COMO É SER ESCLEROSADO NO BRASIL

Hoje, dia 30 de agosto, é o Dia Nacional de Conscientização sobre a Esclerose Múltipla.


Instituída pela Lei n. 11.303/2006, a data foi escolhida em homenagem à fundadora da ABEM (Associação Brasileira de Esclerose Múltipla), Ana Maria Levy, nascida neste dia. A intenção de sua instituição foi dar maior visibilidade para a Esclerose Múltipla, seus pacientes e os desafios enfrentados no dia a dia.


Mas passados 10 anos da instituição do Dia Nacional de Conscientização sobre a Esclerose Múltipla, como está o panorama da doença no Brasil?


Somos hoje cerca de 35 mil esclerosados devidamente diagnosticados, número que vem aumentando a cada dia. E, apesar de a Esclerose Múltipla ser a doença neurológica que mais atinge adultos jovens no País, ainda é enorme o número de pessoas que a desconhecem.

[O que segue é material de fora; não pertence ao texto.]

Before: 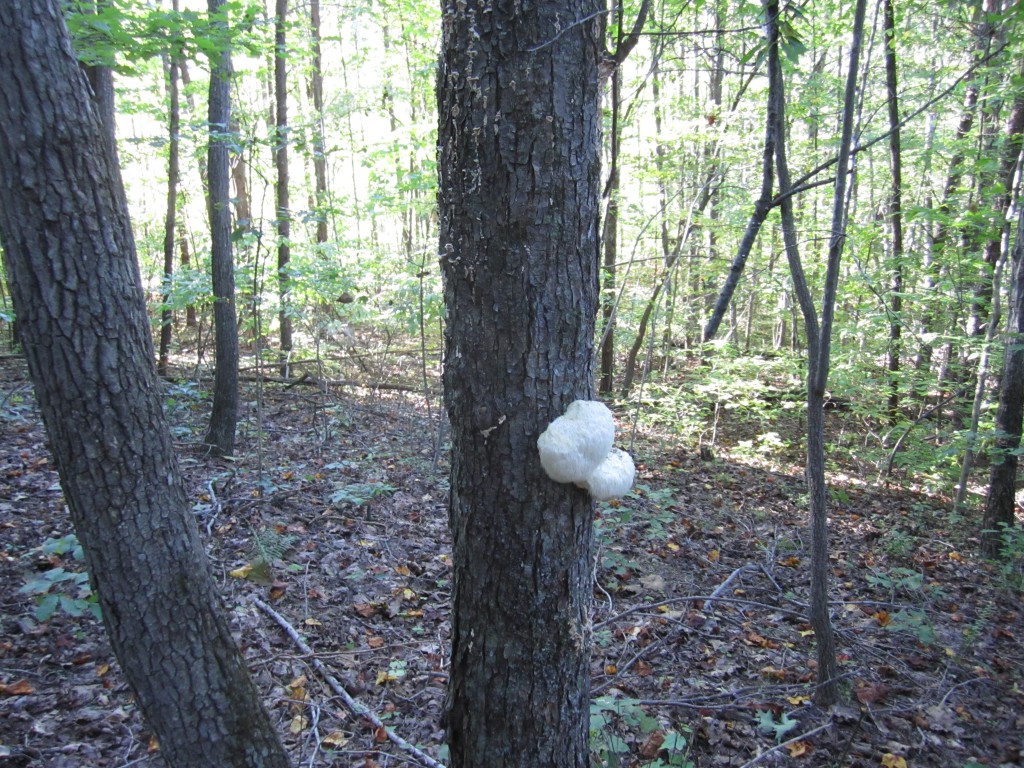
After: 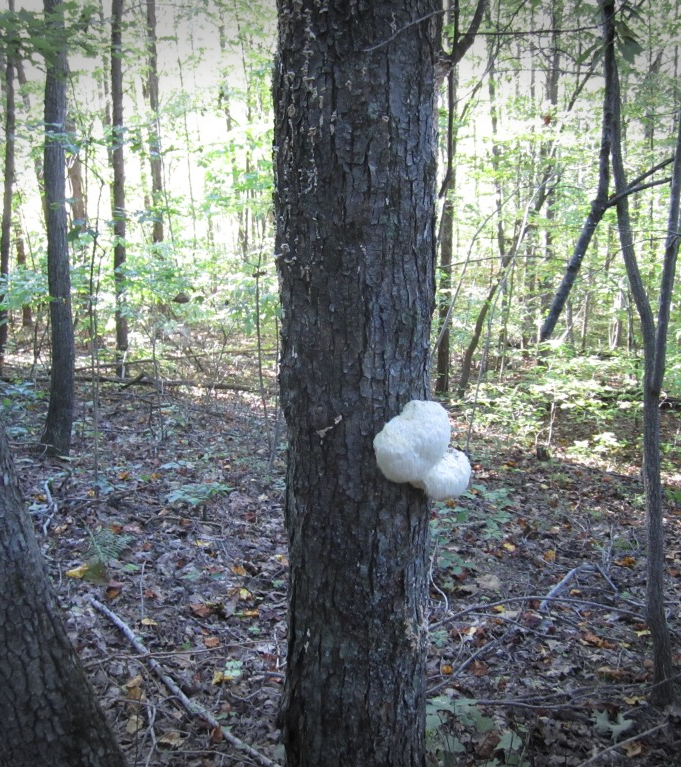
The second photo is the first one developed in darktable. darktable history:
crop and rotate: left 16.112%, right 17.365%
vignetting: fall-off start 100.79%, width/height ratio 1.303, dithering 16-bit output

Mais de 80% dos brasileiros não sabem o que é Esclerose Múltipla e, entre aqueles que acreditam saber, 64% erram ao associar a doença à perda de memória, confusão e esquecimento (dados obtidos em uma pesquisa realizada em 2013 pelo Instituto Ipsos Healthcare).


Aliado ao desconhecimento está o fato de que, na maioria das vezes, os sintomas da Esclerose Múltipla são invisíveis, o que faz com que muitos pacientes sintam-se incompreendidos e sofram preconceitos, passando a negar a doença.


Ativistas pela Esclerose Múltipla no Brasil lutam diariamente para dar maior visibilidade à doença, repassando à população informações confiáveis e de qualidade.


Além disso, a batalha pelo pleno acesso à saúde é diária, já que o SUS não possui o número necessário de neurologistas para atender a população, sendo deficitário também na realização de exames específicos – como a ressonância magnética – e tratamentos complementares (fisioterapia, fonoaudiologia, etc.).


A dispensação pelo SUS dos medicamentos utilizados no tratamento da doença é outra situação extremamente problemática enfrentada pelos pacientes, já que, além de ter que lidar com a imprevisibilidade da Esclerose Múltipla, sofrem todo mês pela ansiedade do (não) recebimento do medicamento de alto custo.


Essa já é uma realidade generalizada: o número de pacientes que reportam o não recebimento do medicamento vem aumentando a cada dia, em todos os Estados do Brasil.


O Estado – em sentido amplo –, infelizmente, perde de vista o panorama maior, já que a consequência lógica de deixar de fornecer medicamentos para doenças crônicas e graves, como a Esclerose Múltipla, é o avanço dessas doenças, que poderá culminar na incapacidade do paciente, com a necessidade de implementação de programas de aposentadoria e reabilitação, o que, certamente, gerará custos indiretos muito maiores ao Poder Público.


Por isso, não é clichê dizer que “a informação é o melhor remédio”, afinal, apesar de ser uma doença crônica, ao ser diagnosticado e tratado precocemente e com regularidade, o paciente de Esclerose Múltipla pode ter uma excelente qualidade de vida, evitando a incapacidade e aposentadoria precoce.